▶
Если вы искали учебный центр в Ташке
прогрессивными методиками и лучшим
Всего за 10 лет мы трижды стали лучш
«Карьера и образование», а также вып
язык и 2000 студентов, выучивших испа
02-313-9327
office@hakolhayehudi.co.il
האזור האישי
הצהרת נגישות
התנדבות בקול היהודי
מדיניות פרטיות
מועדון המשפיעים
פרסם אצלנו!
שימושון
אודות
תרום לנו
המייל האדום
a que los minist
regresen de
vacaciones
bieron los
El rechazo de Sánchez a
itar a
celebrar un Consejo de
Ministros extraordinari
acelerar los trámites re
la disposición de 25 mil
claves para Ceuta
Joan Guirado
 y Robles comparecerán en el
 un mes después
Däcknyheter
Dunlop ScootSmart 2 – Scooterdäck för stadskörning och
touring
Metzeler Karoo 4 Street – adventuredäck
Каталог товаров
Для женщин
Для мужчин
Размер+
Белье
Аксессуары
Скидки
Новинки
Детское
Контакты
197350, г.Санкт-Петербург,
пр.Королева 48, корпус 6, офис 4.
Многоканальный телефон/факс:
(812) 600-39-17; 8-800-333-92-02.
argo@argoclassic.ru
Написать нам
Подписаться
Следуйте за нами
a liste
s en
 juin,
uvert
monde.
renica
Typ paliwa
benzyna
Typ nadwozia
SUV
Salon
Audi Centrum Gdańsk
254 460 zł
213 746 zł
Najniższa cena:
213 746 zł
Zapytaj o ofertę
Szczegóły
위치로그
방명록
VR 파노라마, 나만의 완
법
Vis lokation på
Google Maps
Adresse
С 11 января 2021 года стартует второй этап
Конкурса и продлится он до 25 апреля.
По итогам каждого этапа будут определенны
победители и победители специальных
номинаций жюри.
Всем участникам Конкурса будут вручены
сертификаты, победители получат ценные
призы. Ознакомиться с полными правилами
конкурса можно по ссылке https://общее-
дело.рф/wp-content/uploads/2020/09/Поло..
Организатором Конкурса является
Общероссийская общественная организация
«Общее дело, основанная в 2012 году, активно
◀
» TASK STATEMENT
Copy out every line of the data above, exactly as given.

» REPLY TO THE EXERCISE
Если вы искали учебный центр в Ташке
прогрессивными методиками и лучшим
Всего за 10 лет мы трижды стали лучш
«Карьера и образование», а также вып
язык и 2000 студентов, выучивших испа
02-313-9327
office@hakolhayehudi.co.il
האזור האישי
הצהרת נגישות
התנדבות בקול היהודי
מדיניות פרטיות
מועדון המשפיעים
פרסם אצלנו!
שימושון
אודות
תרום לנו
המייל האדום
a que los minist
regresen de
vacaciones
bieron los
El rechazo de Sánchez a
itar a
celebrar un Consejo de
Ministros extraordinari
acelerar los trámites re
la disposición de 25 mil
claves para Ceuta
Joan Guirado
 y Robles comparecerán en el
 un mes después
Däcknyheter
Dunlop ScootSmart 2 – Scooterdäck för stadskörning och
touring
Metzeler Karoo 4 Street – adventuredäck
Каталог товаров
Для женщин
Для мужчин
Размер+
Белье
Аксессуары
Скидки
Новинки
Детское
Контакты
197350, г.Санкт-Петербург,
пр.Королева 48, корпус 6, офис 4.
Многоканальный телефон/факс:
(812) 600-39-17; 8-800-333-92-02.
argo@argoclassic.ru
Написать нам
Подписаться
Следуйте за нами
a liste
s en
 juin,
uvert
monde.
renica
Typ paliwa
benzyna
Typ nadwozia
SUV
Salon
Audi Centrum Gdańsk
254 460 zł
213 746 zł
Najniższa cena:
213 746 zł
Zapytaj o ofertę
Szczegóły
위치로그
방명록
VR 파노라마, 나만의 완
법
Vis lokation på
Google Maps
Adresse
С 11 января 2021 года стартует второй этап
Конкурса и продлится он до 25 апреля.
По итогам каждого этапа будут определенны
победители и победители специальных
номинаций жюри.
Всем участникам Конкурса будут вручены
сертификаты, победители получат ценные
призы. Ознакомиться с полными правилами
конкурса можно по ссылке https://общее-
дело.рф/wp-content/uploads/2020/09/Поло..
Организатором Конкурса является
Общероссийская общественная организация
«Общее дело, основанная в 2012 году, активно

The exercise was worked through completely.